In that instance, he circumvented the PR process through his own determination, but it was the track record that sold me on the game in advance.
The sad reality is that I might well have passed up on the chance to see it otherwise, so it's important not to kid yourself. Just because your game is definitely worthy of praise and attention, that's no cast iron guarantee that you will get it.
We're all busy, all the time. Sometimes emails get overlooked, for good reasons and bad, and in this ridiculously crowded market, you just need a way to get someone's attention. Again, a good PR professional is there to short cut this torturous, frustrating, and seemingly random process.
The idea that we don't 'need' PR is a faintly ridiculous notion. Of course we need them, but on both sides of the fence we also need them to do their jobs - to put games in front of people in a timely fashion, but not to expect too much.
A large part of where games journalism has gone wrong, in my opinion, is this tiresome tendency for games (especially blockbusters) to be previewed to death in the run-up to release.
The reason this happens, more often than not, is down to agreed expectations, but the PRs also feed this expectation - sometimes to a product's detriment.
A good PR will know how much coverage is appropriate, and perhaps where to freshen up the coverage once you've run through the basic preview/interview formula.
Readers have become so conditioned to pre-release coverage being little more than puff pieces, they've lost their potency, so now, more than ever, it's important for everyone involved to be smart.
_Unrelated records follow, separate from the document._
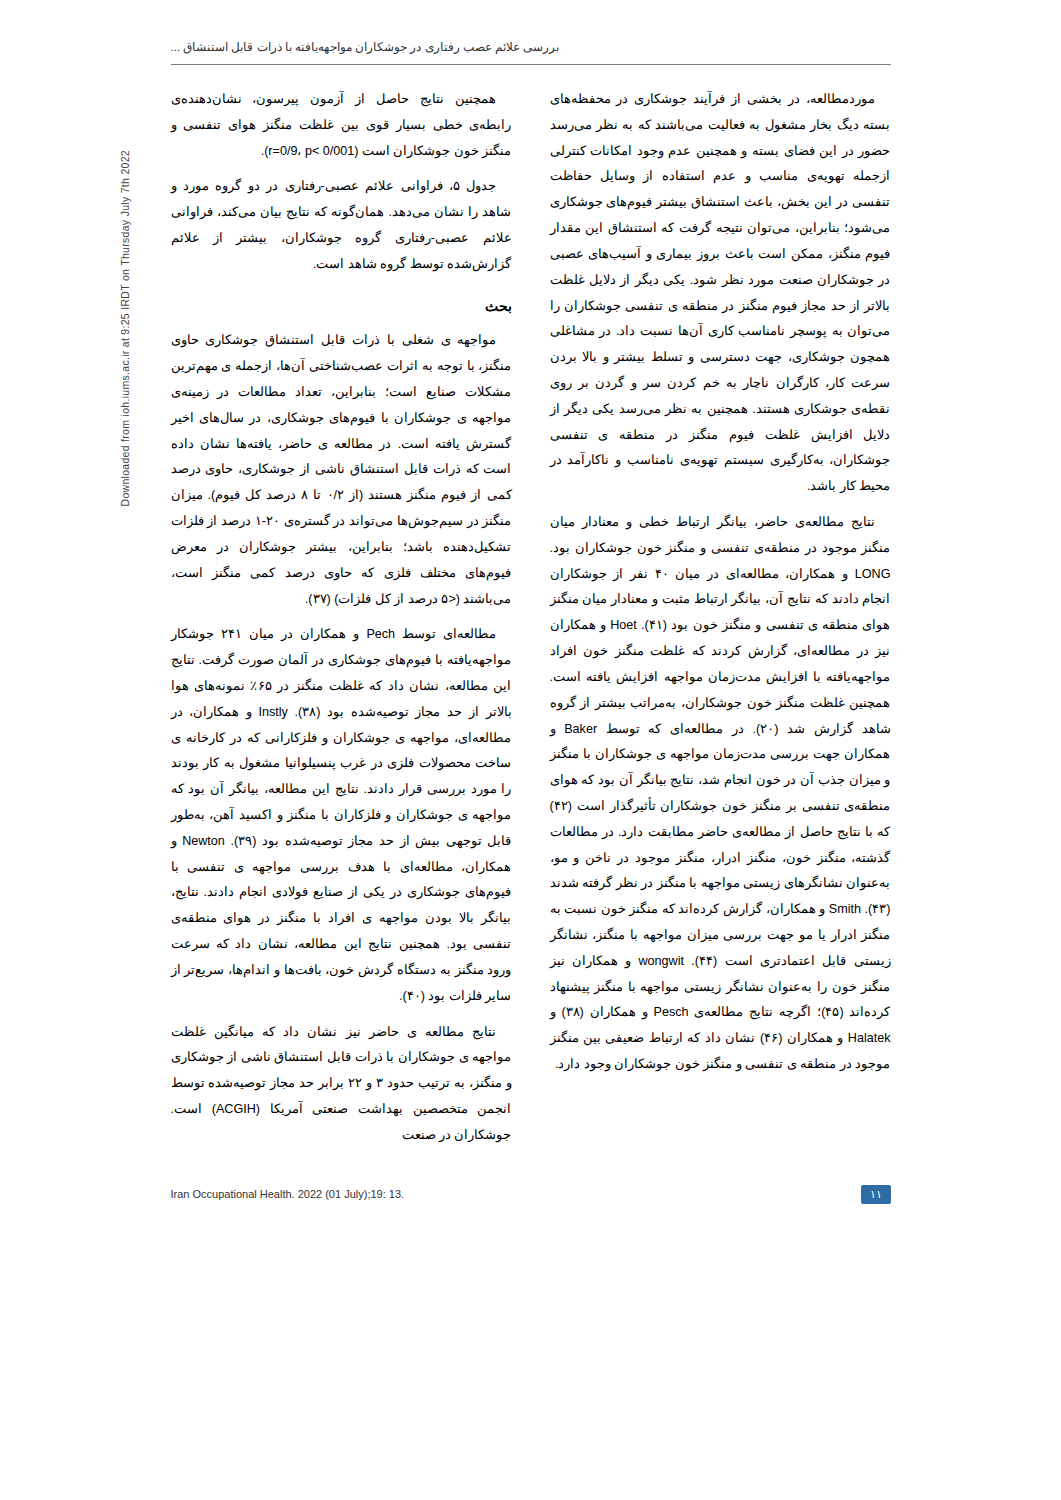Downloaded from ioh.iums.ac.ir at 9:25 IRDT on Thursday July 7th 2022
بررسی علائم عصب رفتاری در جوشکاران مواجهه‌یافته با ذرات قابل استنشاق ...
موردمطالعه، در بخشی از فرآیند جوشکاری در محفظه‌های بسته دیگ بخار مشغول به فعالیت می‌باشند که به نظر می‌رسد حضور در این فضای بسته و همچنین عدم وجود امکانات کنترلی ازجمله تهویه‌ی مناسب و عدم استفاده از وسایل حفاظت تنفسی در این بخش، باعث استنشاق بیشتر فیوم‌های جوشکاری می‌شود؛ بنابراین، می‌توان نتیجه گرفت که استنشاق این مقدار فیوم منگنز، ممکن است باعث بروز بیماری و آسیب‌های عصبی در جوشکاران صنعت مورد نظر شود. یکی دیگر از دلایل غلظت بالاتر از حد مجاز فیوم منگنز در منطقه ی تنفسی جوشکاران را می‌توان به پوسچر نامناسب کاری آن‌ها نسبت داد. در مشاغلی همچون جوشکاری، جهت دسترسی و تسلط بیشتر و بالا بردن سرعت کار، کارگران ناچار به خم کردن سر و گردن بر روی نقطه‌ی جوشکاری هستند. همچنین به نظر می‌رسد یکی دیگر از دلایل افزایش غلظت فیوم منگنز در منطقه ی تنفسی جوشکاران، به‌کارگیری سیستم تهویه‌ی نامناسب و ناکارآمد در محیط کار باشد.
نتایج مطالعه‌ی حاضر، بیانگر ارتباط خطی و معنادار میان منگنز موجود در منطقه‌ی تنفسی و منگنز خون جوشکاران بود. LONG و همکاران، مطالعه‌ای در میان ۴۰ نفر از جوشکاران انجام دادند که نتایج آن، بیانگر ارتباط مثبت و معنادار میان منگنز هوای منطقه ی تنفسی و منگنز خون بود (۴۱). Hoet و همکاران نیز در مطالعه‌ای، گزارش کردند که غلظت منگنز خون افراد مواجهه‌یافته با افزایش مدت‌زمان مواجهه افزایش یافته است. همچنین غلظت منگنز خون جوشکاران، به‌مراتب بیشتر از گروه شاهد گزارش شد (۲۰). در مطالعه‌ای که توسط Baker و همکاران جهت بررسی مدت‌زمان مواجهه ی جوشکاران با منگنز و میزان جذب آن در خون انجام شد، نتایج بیانگر آن بود که هوای منطقه‌ی تنفسی بر منگنز خون جوشکاران تأثیرگذار است (۴۲) که با نتایج حاصل از مطالعه‌ی حاضر مطابقت دارد. در مطالعات گذشته، منگنز خون، منگنز ادرار، منگنز موجود در ناخن و مو، به‌عنوان نشانگرهای زیستی مواجهه با منگنز در نظر گرفته شدند (۴۳). Smith و همکاران، گزارش کرده‌اند که منگنز خون نسبت به منگنز ادرار یا مو جهت بررسی میزان مواجهه با منگنز، نشانگر زیستی قابل اعتمادتری است (۴۴). wongwit و همکاران نیز منگنز خون را به‌عنوان نشانگر زیستی مواجهه با منگنز پیشنهاد کرده‌اند (۴۵)؛ اگرچه نتایج مطالعه‌ی Pesch و همکاران (۳۸) و Halatek و همکاران (۴۶) نشان داد که ارتباط ضعیفی بین منگنز موجود در منطقه ی تنفسی و منگنز خون جوشکاران وجود دارد.
همچنین نتایج حاصل از آزمون پیرسون، نشان‌دهنده‌ی رابطه‌ی خطی بسیار قوی بین غلظت منگنز هوای تنفسی و منگنز خون جوشکاران است (r=0/9، p< 0/001).
جدول ۵، فراوانی علائم عصبی-رفتاری در دو گروه مورد و شاهد را نشان می‌دهد. همان‌گونه که نتایج بیان می‌کند، فراوانی علائم عصبی-رفتاری گروه جوشکاران، بیشتر از علائم گزارش‌شده توسط گروه شاهد است.
بحث
مواجهه ی شغلی با ذرات قابل استنشاق جوشکاری حاوی منگنز، با توجه به اثرات عصب‌شناختی آن‌ها، ازجمله ی مهم‌ترین مشکلات صنایع است؛ بنابراین، تعداد مطالعات در زمینه‌ی مواجهه ی جوشکاران با فیوم‌های جوشکاری، در سال‌های اخیر گسترش یافته است. در مطالعه ی حاضر، یافته‌ها نشان داده است که ذرات قابل استنشاق ناشی از جوشکاری، حاوی درصد کمی از فیوم منگنز هستند (از ۰/۲ تا ۸ درصد کل فیوم). میزان منگنز در سیم‌جوش‌ها می‌تواند در گستره‌ی ۲۰-۱ درصد از فلزات تشکیل‌دهنده باشد؛ بنابراین، بیشتر جوشکاران در معرض فیوم‌های مختلف فلزی که حاوی درصد کمی منگنز است، می‌باشند (<۵ درصد از کل فلزات) (۳۷).
مطالعه‌ای توسط Pech و همکاران در میان ۲۴۱ جوشکار مواجهه‌یافته با فیوم‌های جوشکاری در آلمان صورت گرفت. نتایج این مطالعه، نشان داد که غلظت منگنز در ۶۵٪ نمونه‌های هوا بالاتر از حد مجاز توصیه‌شده بود (۳۸). Instly و همکاران، در مطالعه‌ای، مواجهه ی جوشکاران و فلزکارانی که در کارخانه ی ساخت محصولات فلزی در غرب پنسیلوانیا مشغول به کار بودند را مورد بررسی قرار دادند. نتایج این مطالعه، بیانگر آن بود که مواجهه ی جوشکاران و فلزکاران با منگنز و اکسید آهن، به‌طور قابل توجهی بیش از حد مجاز توصیه‌شده بود (۳۹). Newton و همکاران، مطالعه‌ای با هدف بررسی مواجهه ی تنفسی با فیوم‌های جوشکاری در یکی از صنایع فولادی انجام دادند. نتایج، بیانگر بالا بودن مواجهه ی افراد با منگنز در هوای منطقه‌ی تنفسی بود. همچنین نتایج این مطالعه، نشان داد که سرعت ورود منگنز به دستگاه گردش خون، بافت‌ها و اندام‌ها، سریع‌تر از سایر فلزات بود (۴۰).
نتایج مطالعه ی حاضر نیز نشان داد که میانگین غلظت مواجهه ی جوشکاران با ذرات قابل استنشاق ناشی از جوشکاری و منگنز، به ترتیب حدود ۳ و ۲۲ برابر حد مجاز توصیه‌شده توسط انجمن متخصصین بهداشت صنعتی آمریکا (ACGIH) است. جوشکاران در صنعت
۱۱ Iran Occupational Health. 2022 (01 July);19: 13.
Unless developers have become masters of social media and spend their lives talking to the press, the chances are they need help. They need to know who to go to in the press, when to go to them, and how often.
In this era of fast, easy communication, publicity has become a lost art. The signal to noise ratio is such that games writers are constantly bombarded with so much junk information that, if anything, they need the help of trusted PR professionals now more than ever.
And 'trust' is the key word here. Honesty is a two way street in games journalism, and I'm fairly sure PRs around the world have been 'stitched-up' on countless occasions by writers who claimed to be thrilled by a game, only to crush it to dust once the article goes up.
Honesty is the best policy
What you want as a writer is to work with the kind of PRs who are on your level - who can look you (and the developer and the publisher) in the eye and admit when a game isn't all it could be. Because if they're capable of being realistic, it means much more in the long run to manage everyone's expectations.
Who knows, it could even mean the game becomes better.
Who are these magic PRs, I hear you ask. Well, they're out there. In 15 years of working with them, most are a dedicated, efficient bunch that listen to what you want and try and get the best for you within the parameters of what they've been given.
The ones that fail generally get flushed out of the system pretty fast, and are easily found out.
It's a bit like games journalism - if you're no good at it, there's no hiding place, as this recent unpleasant saga has brought into rather ugly focus.
The constructive thing isn't to assume that PRs are some sort of vile stain that we need to wash away. The best ones can - and do - make a big difference to creating a buzz around games that deserve it. It's ultimately up to the writers to call foul on the games that don't.
If they don't, then it's no surprise when people question your motives.